### [Supplied passage]
- Opening Delimiter -
I’m not saying that I had a horrible time in Lima. I had a great time. I ate a lot of really good food. And I bought some cool pants at an Incan market. I guess it was just a time of realization. All of the things at home that I take for granted. Like hot showers. And Walmart. And Wi-fi. That was all in Lima. Being there quenched a little bit of my homesickness for the States. I definitely miss the convenience of things back home. Like how here at Km 38, I can’t just get online and Skype my friends. But in Lima, I was able to. But more than that, going there made me realize that something inside me had changed. Something has changed. I realized that our simple way of life in the countryside – how we wash all of our dishes by hand, how it takes 2 hours to prepare a meal, how we go to the bathroom in outhouses, how we take freezing cold showers, how we burn our trash, how we play futbol and voleibol together on Thursday nights, everything – is good. It’s a good way of life, something that, after growing up in the city, I prefer. I like the simplicity. I even like how everything takes forever to do. And everything always breaks. It gives life more character. More spice. So, at least for me, right now, I know that I’m living in a drip from heaven. 

Gross things

Everyone has things that bother them. Things that they find gross. Disgusting. Revolting. Sicky and icky. Insert your choice word. Por ejemplo, my good friend Jenessa cannot stand it when people clip their nails without using a bag or trashcan. She also has a thing with bathrooms. And not wanting to sit on dirty toilets. That’s her thing.
Gross Thing #1: My thing is dirty dishes and stacking food on top of food. I can just hear the nasty squishing sound. Especially food like oatmeal, which we eat a lot of here. I cannot stand looking at the food stuck to the plates after a meal for very long because there are so many flies. Millions, if I dare say. And I think they have all called their grandparents, aunts, uncles, cousins, and nephews to take up residence in our dining room and kitchen. So when I see the flies crawling all over the dishes left on the table. And all over the pots. And all over everything, for that matter. Being gross, cleaning their little dirty poop hands. Yeah, I can’t take it.
Gross Thing #2: Imagine walking your kitchen late at night. You see that a stalk of celery has been left out on the counter. I should probably put this away, you think to yourself. You reach for it to put it in its rightful place, the refrigerator. You think that this should be a very simple task. The moment you pick up the stalk of celery, time seems to commence in slow motion. The soundtrack of your life is playing in the background. At the very same instant that your hand makes contact with the vegetable, about 50 cockroaches come crawling out of every crack and crevice of the stalk. Disgusting. Gross. You put it in the fridge anyway. We’re going to have to eat it. Oh well. That’s life here. I’m sure your kitchen probably isn’t like that. I’m sure you don’t have roaches living in your fridge. But we do. As I’m typing this, there is a roach crawling on the hymnal next to me and one about to crawl on my leg. I don’t even try to kill them anymore. There are just too many.
- Closing Delimiter -
### [Work instruction 1]
Render this sentence from the travel passage into Spanish: "I definitely miss the convenience of things back home."
### [Work instruction 2]
Answer these questions from the travel passage:
(a) Where did the writer buy some cool pants?
(b) Which food, eaten a lot at Km 38, is named as an example of food on dirty dishes?
(c) About how many cockroaches come out of the stalk of celery?
The rows that come after the travel passage were taken from a separate source.

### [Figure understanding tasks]
- Opening Delimiter -
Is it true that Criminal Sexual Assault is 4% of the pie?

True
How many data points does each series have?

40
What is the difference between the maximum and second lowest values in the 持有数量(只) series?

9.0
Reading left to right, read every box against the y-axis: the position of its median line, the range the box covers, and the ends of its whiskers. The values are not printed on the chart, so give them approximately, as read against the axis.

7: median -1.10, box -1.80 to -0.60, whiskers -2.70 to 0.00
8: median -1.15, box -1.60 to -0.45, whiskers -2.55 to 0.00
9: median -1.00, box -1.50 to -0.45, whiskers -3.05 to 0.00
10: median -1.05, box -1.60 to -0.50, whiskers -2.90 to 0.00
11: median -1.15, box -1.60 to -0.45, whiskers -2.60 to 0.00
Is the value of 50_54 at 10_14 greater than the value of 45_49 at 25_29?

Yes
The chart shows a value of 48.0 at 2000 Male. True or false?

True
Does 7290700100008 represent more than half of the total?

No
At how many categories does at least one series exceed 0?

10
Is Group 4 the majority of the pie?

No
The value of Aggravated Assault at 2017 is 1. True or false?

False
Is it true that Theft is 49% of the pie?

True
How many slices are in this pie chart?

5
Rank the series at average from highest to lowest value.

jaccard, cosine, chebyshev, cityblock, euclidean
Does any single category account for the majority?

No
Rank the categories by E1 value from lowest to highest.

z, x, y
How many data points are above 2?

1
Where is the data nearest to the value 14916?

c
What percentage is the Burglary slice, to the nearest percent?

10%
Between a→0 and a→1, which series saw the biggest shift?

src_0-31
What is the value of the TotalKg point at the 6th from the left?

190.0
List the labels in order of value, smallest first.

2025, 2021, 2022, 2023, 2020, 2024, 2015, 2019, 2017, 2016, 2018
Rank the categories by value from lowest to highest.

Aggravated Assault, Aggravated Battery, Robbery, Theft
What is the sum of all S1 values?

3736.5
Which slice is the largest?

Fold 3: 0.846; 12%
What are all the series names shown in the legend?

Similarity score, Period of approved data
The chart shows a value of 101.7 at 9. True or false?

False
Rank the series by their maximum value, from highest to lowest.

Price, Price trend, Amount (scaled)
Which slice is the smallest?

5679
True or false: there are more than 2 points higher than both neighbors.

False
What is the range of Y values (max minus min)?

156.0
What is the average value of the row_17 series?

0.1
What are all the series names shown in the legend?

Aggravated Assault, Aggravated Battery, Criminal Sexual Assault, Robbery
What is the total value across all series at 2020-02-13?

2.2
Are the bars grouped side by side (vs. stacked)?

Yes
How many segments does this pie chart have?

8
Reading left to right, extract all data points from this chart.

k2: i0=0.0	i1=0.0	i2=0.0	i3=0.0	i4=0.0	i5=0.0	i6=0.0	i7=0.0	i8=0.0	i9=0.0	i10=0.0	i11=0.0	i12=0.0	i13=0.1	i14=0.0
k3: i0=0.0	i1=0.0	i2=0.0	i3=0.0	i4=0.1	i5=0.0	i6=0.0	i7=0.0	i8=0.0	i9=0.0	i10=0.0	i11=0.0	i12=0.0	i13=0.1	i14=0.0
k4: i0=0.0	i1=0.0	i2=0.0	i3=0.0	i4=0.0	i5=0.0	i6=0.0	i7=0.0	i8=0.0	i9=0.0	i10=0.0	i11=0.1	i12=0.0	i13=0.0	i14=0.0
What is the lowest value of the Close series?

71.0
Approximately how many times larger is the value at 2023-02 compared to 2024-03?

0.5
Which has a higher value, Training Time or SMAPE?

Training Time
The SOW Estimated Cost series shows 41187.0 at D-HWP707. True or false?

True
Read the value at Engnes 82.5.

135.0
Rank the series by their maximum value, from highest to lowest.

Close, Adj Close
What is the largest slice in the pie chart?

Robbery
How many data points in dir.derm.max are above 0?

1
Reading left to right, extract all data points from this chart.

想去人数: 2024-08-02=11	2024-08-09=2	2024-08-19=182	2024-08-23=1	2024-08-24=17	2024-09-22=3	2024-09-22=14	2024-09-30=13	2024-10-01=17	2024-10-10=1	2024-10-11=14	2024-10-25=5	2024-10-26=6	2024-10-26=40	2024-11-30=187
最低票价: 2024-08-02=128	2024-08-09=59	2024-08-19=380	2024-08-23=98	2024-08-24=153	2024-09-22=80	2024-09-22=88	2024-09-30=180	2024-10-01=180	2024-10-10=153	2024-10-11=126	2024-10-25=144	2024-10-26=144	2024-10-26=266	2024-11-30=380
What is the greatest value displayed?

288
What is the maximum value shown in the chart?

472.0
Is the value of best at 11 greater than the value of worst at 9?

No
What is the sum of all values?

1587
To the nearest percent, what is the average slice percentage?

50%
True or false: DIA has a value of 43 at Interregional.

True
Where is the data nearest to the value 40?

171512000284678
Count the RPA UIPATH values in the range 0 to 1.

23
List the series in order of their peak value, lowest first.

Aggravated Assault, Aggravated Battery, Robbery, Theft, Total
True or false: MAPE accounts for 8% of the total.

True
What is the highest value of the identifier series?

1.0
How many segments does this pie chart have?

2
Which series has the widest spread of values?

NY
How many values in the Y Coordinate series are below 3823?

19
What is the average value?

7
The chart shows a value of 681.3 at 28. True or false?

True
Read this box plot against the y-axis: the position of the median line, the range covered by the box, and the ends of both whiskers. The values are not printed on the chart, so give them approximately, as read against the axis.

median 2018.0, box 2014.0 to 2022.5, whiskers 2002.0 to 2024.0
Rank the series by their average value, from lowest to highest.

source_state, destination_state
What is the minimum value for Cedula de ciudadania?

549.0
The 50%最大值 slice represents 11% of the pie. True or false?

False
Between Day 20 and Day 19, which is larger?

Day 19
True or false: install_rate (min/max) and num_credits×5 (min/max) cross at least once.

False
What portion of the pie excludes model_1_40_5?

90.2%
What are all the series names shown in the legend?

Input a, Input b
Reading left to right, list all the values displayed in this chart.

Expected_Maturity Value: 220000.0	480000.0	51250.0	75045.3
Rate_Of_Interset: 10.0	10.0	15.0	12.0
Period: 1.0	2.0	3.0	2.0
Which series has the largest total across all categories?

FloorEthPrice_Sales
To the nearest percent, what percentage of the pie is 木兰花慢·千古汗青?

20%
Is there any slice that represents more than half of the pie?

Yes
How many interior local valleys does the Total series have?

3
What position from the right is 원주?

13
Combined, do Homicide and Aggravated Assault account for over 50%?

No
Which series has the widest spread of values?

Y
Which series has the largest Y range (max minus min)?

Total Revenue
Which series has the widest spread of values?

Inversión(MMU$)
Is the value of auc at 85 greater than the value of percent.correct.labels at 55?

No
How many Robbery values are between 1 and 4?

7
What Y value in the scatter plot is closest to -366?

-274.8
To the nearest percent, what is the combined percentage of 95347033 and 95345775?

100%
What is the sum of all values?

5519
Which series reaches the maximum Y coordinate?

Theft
- Closing Delimiter -
### [Answer box 1]
Definitivamente extraño la comodidad de las cosas en casa.

### [Answer box 2]
(a) At an Incan market.
(b) Oatmeal.
(c) About 50.